Arranging is a key component. For example: Pop usually has a 30 second intro. Country, keep it under 15 seconds. Here’s another for any genre: In most cases, you aren’t going to have say 3 or 4 verses before you get to the chorus. Listeners have short attention spans. The axiom: “don’t bore us, get to the chorus” is one to be applied.

 

Study Other Hit Songs

Study songs at the top of the charts in a given year and genre and find out what they have in common or what the averages (see list below) are for specific elements of the song. I say ‘given year’ because in most cases, you want to study what’s current, what’s selling now. You are less likely to be successful studying or trying to use what worked a decade ago. It’s been done too much and is no longer fresh. They’ve heard all that too much before because everyone else jumped on that bandwagon. So think in the now.

 

Use Songwriting Loops

Well-created and conceived Songwriting Loops not only speed up the process of song construction; they give you commercial song forms and hit song formulas right from the start. No reinventing the wheel or searching for the lost chord. They give you chord progressions that work, are commercial and marketable ready to go. Who doesn’t want that?

Songwriting loops that fit the preceding concerns have been created by songwriting pros, such as the songwriting loops found at piano-loops.com, acousticguitarloops.com and countrymusicloops.com. These loops use the same formulas that hit songs and professional songwriters use. Not only that, these songwriting loops are the most flexible, versatile and adaptable on the market. These loops will give you over a trillion options for combinations. Talk about not being boxed in!
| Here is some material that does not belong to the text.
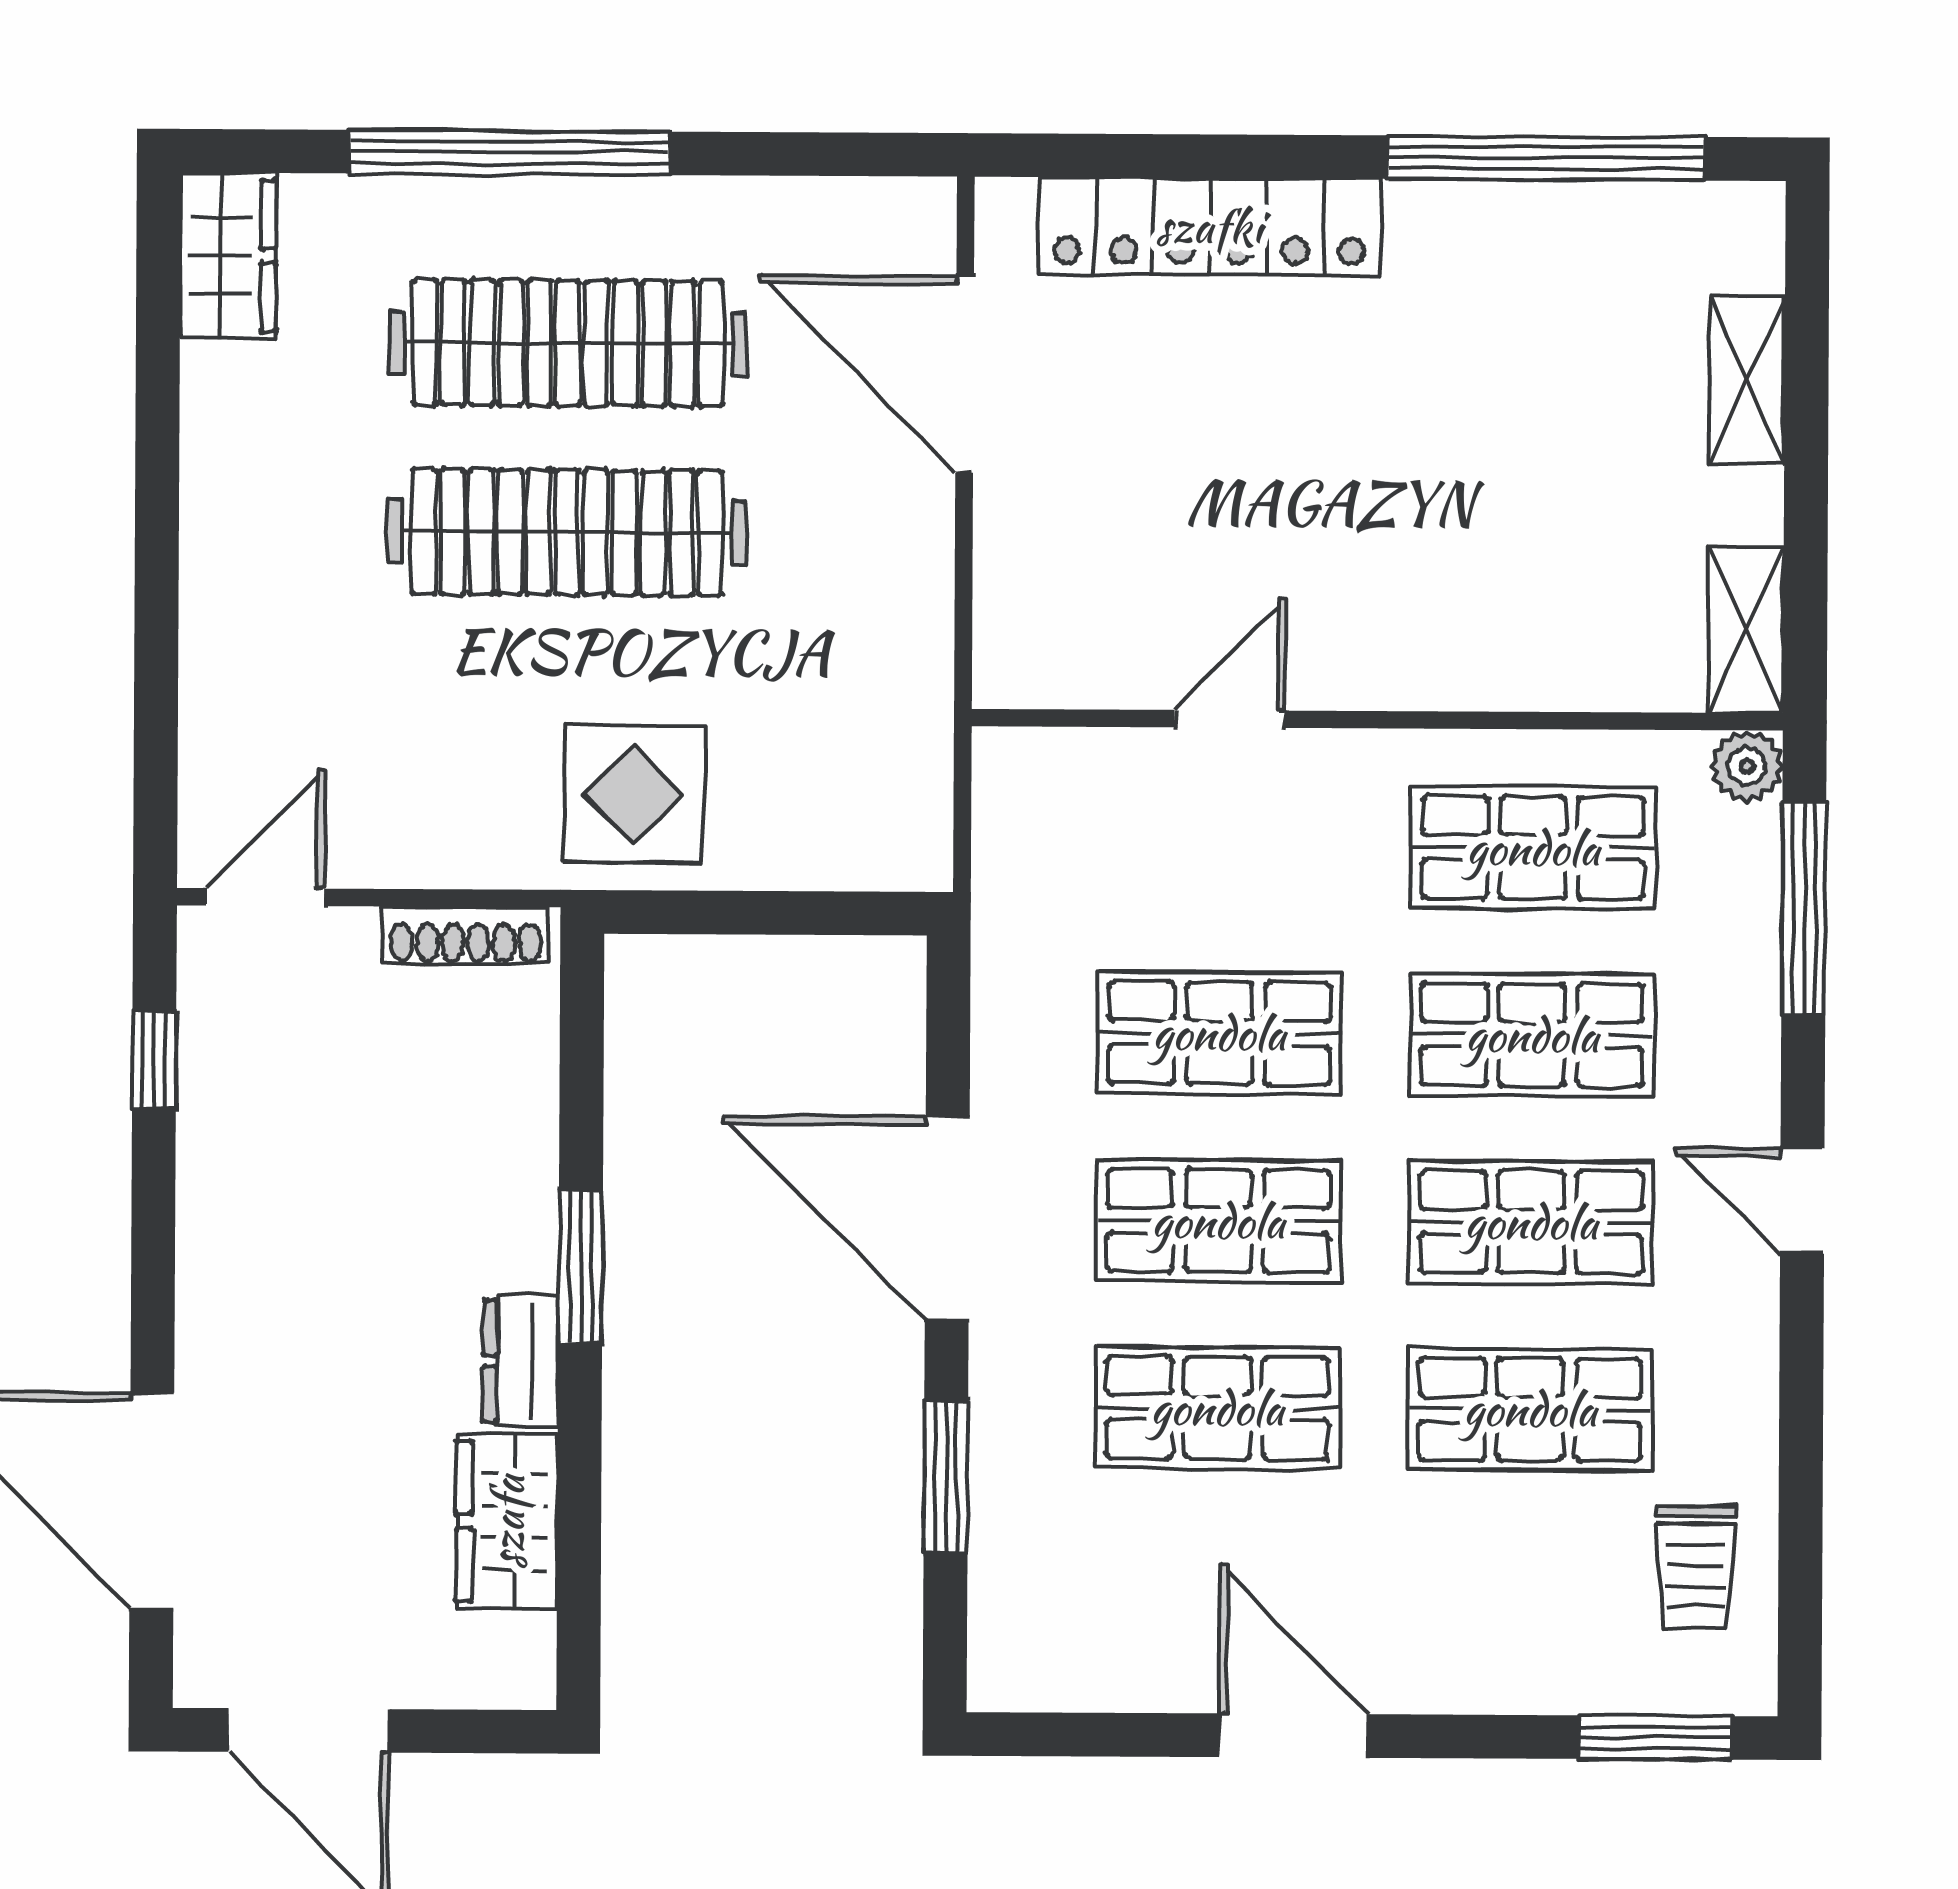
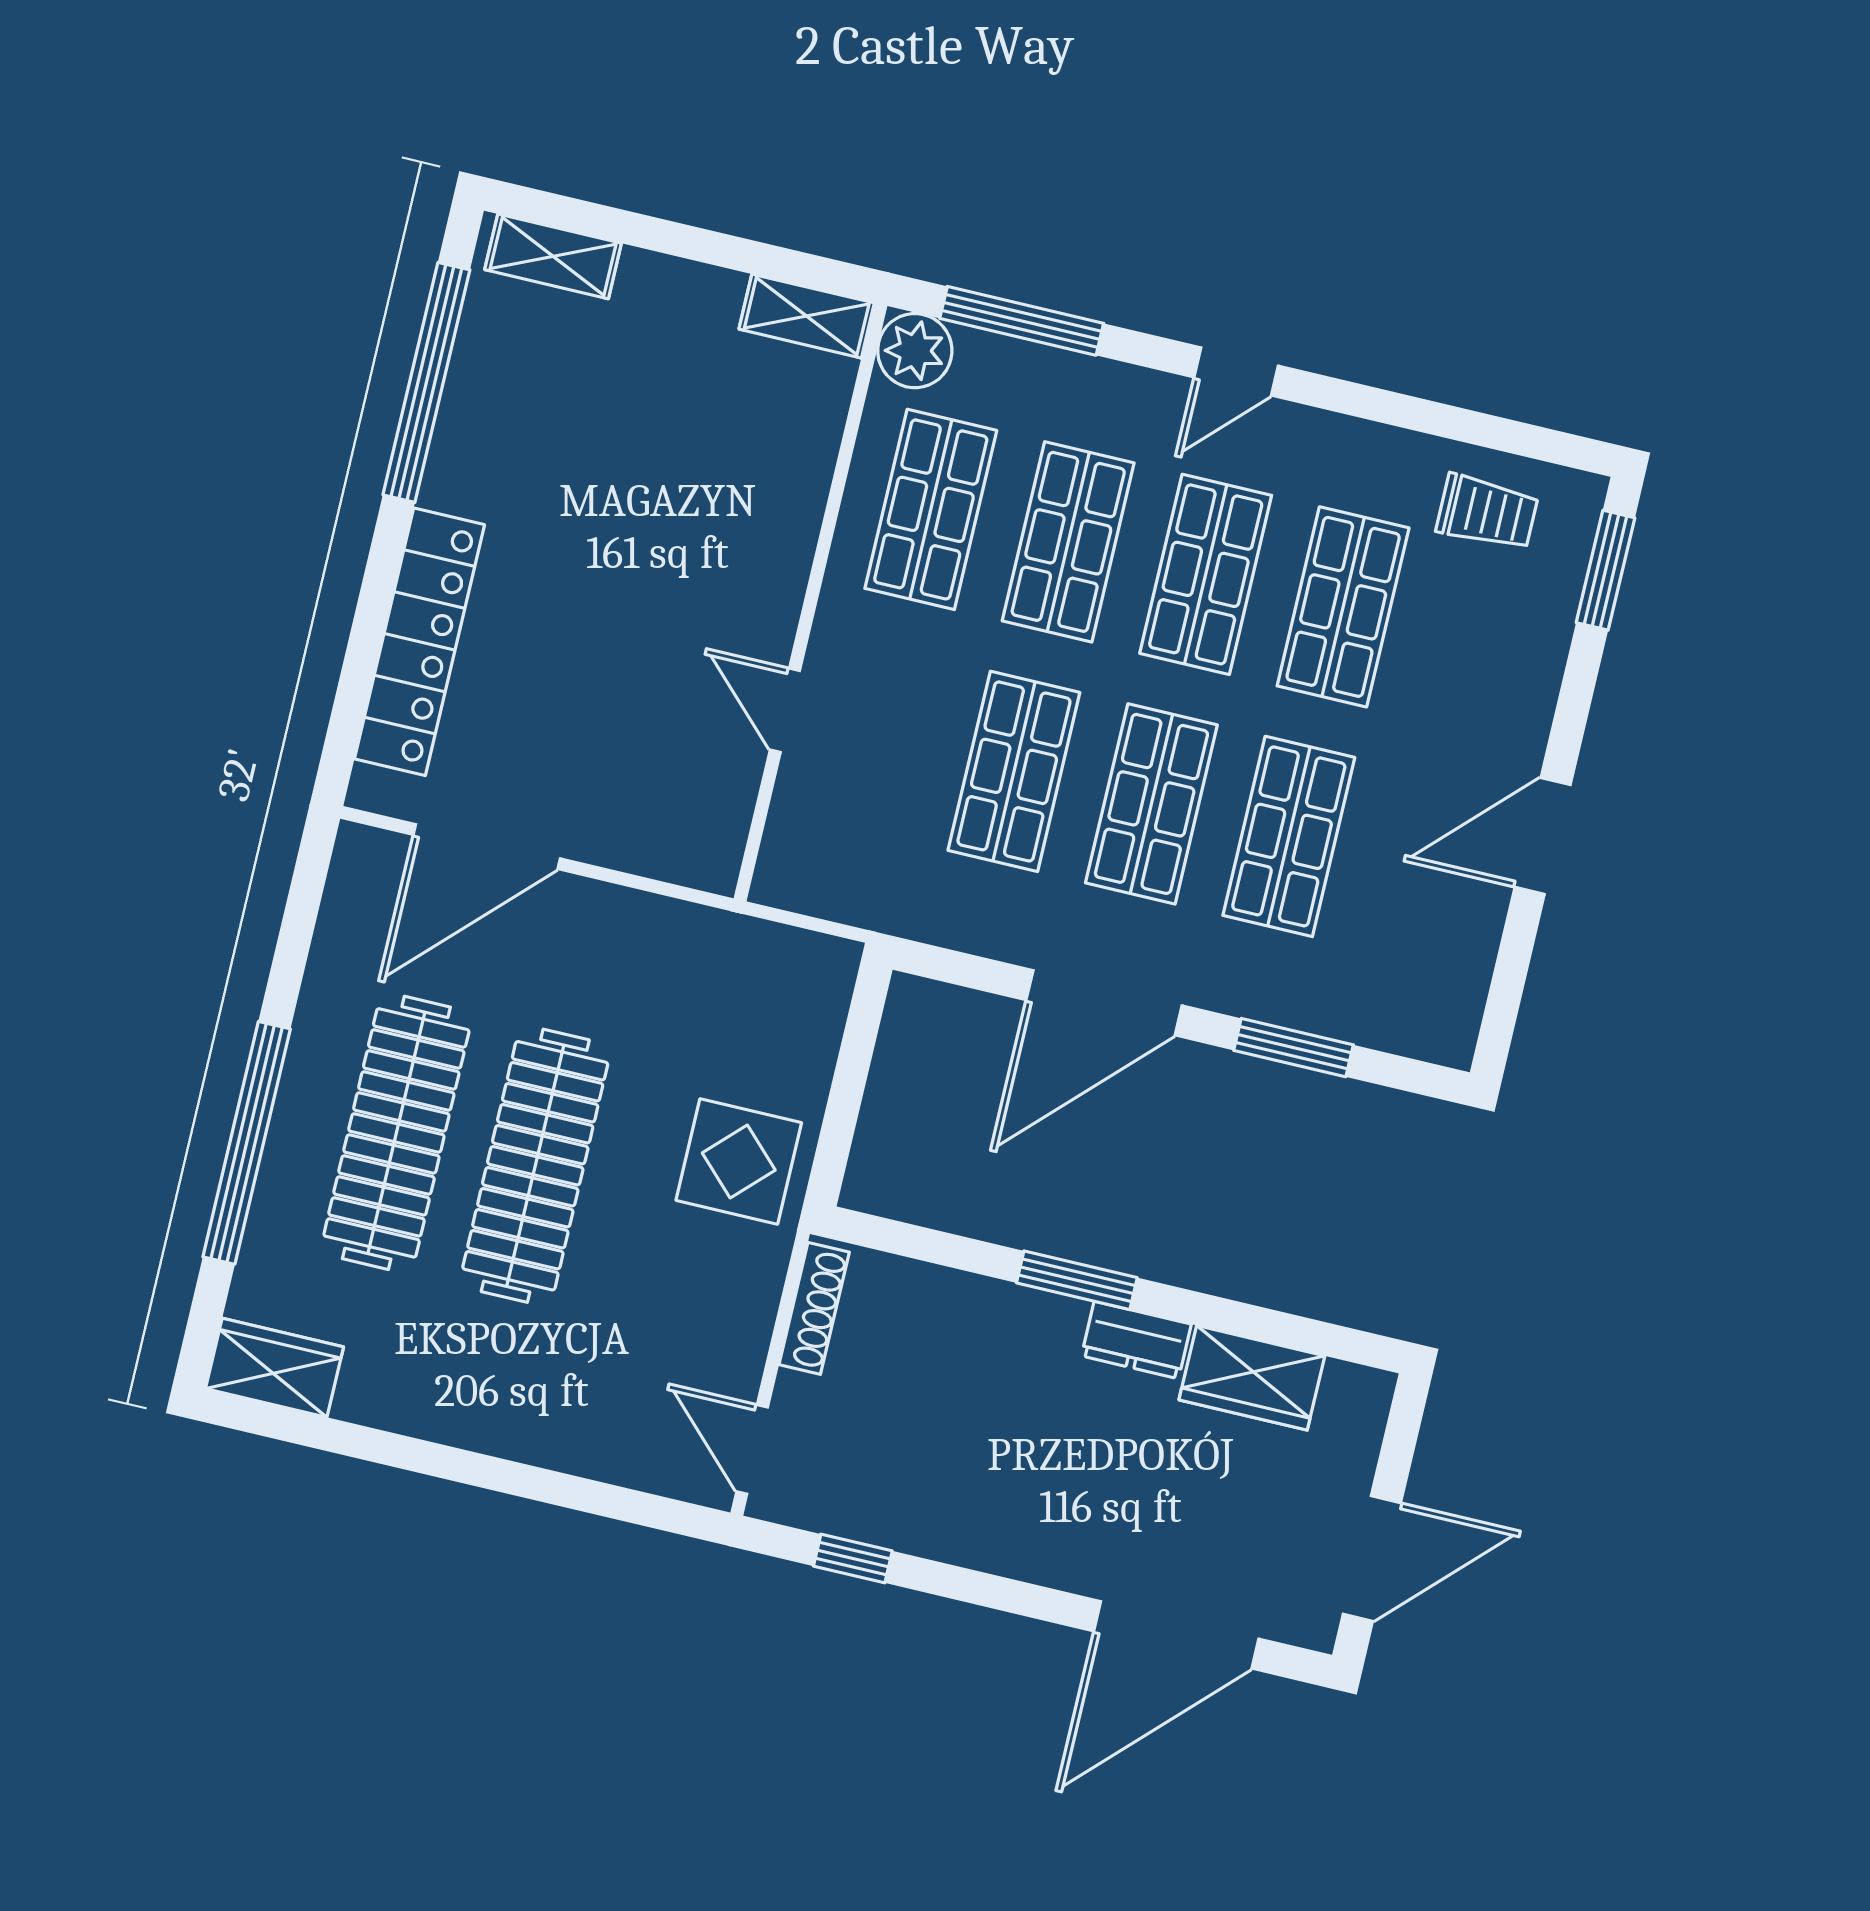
shelving: (1747, 380) -> (553, 256), moved
plant: (1747, 766) -> (915, 351), width x1.38, depth x1.38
What you add are great melodies and lyrics–the parts that make your song truly unique. And the only portions of a song you can copyright

 

Use Fresh Formulas

Oh, didn’t think formulas could be fresh? On the contrary, you should try to use them in a fresh way. This is where skill comes in. You have to balance just the right amount of familiar formulas, with some type of fresh element. It can be a lyric, a melody or as simple as stopping the beat for a second somewhere unexpectedly. Whatever you do, it has to be done just right. A two minute intro isn’t fresh, it’s likely a huge error. The key is: study, know what’s expected, then do the unexpected somewhere just for a moment and / or ever-so-slightly; and that becomes fresh.

 

What to Study in Other Hit Songs

Ask the following questions from the list below about the top hit songs for a given year and genre and find what they have in come or what the averages are.

* How long are the intros?

* Are the intros different or similar to other sections in the songs?

* How many different chords did they use in the song?

* Did they have varied chord progressions or did they repeat a particular progression a lot?

* How long are the songs?

* How many bars in the verses?

* Do they have pre-choruses?

* How many bars are in the choruses?

* How many hit songs used a bridge?

* How many bars are the bridges?

* Did they have breakdown choruses somewhere in the song?

* Where were the hooks placed in the choruses and how many times did they repeat the hook?

* What kind of rhyming patterns did they use?

* What is the most popular beat pattern or rhythm?

* What time signatures are most popular? 4/4, 3/4 or 6/8 or other?

* What tempos (bpm) are most popular?

* What topics were most popular? (in love, lonely, breakup, anger, party, etc)

There are more questions you can ask of course, but this covers the important stuff and gets you moving in the right direction.

 

The Take Away For Using Formulas

Study what works on the charts. This is what the buying and listening public is responding to currently. Use the elements that work from hit songs in your songs, while also injecting some fresh or original twist along they way that makes your song special or unique. If you learn what succeeds and use that successful formula with your own creations; by mirroring what works, you have the greatest chance of also finding success.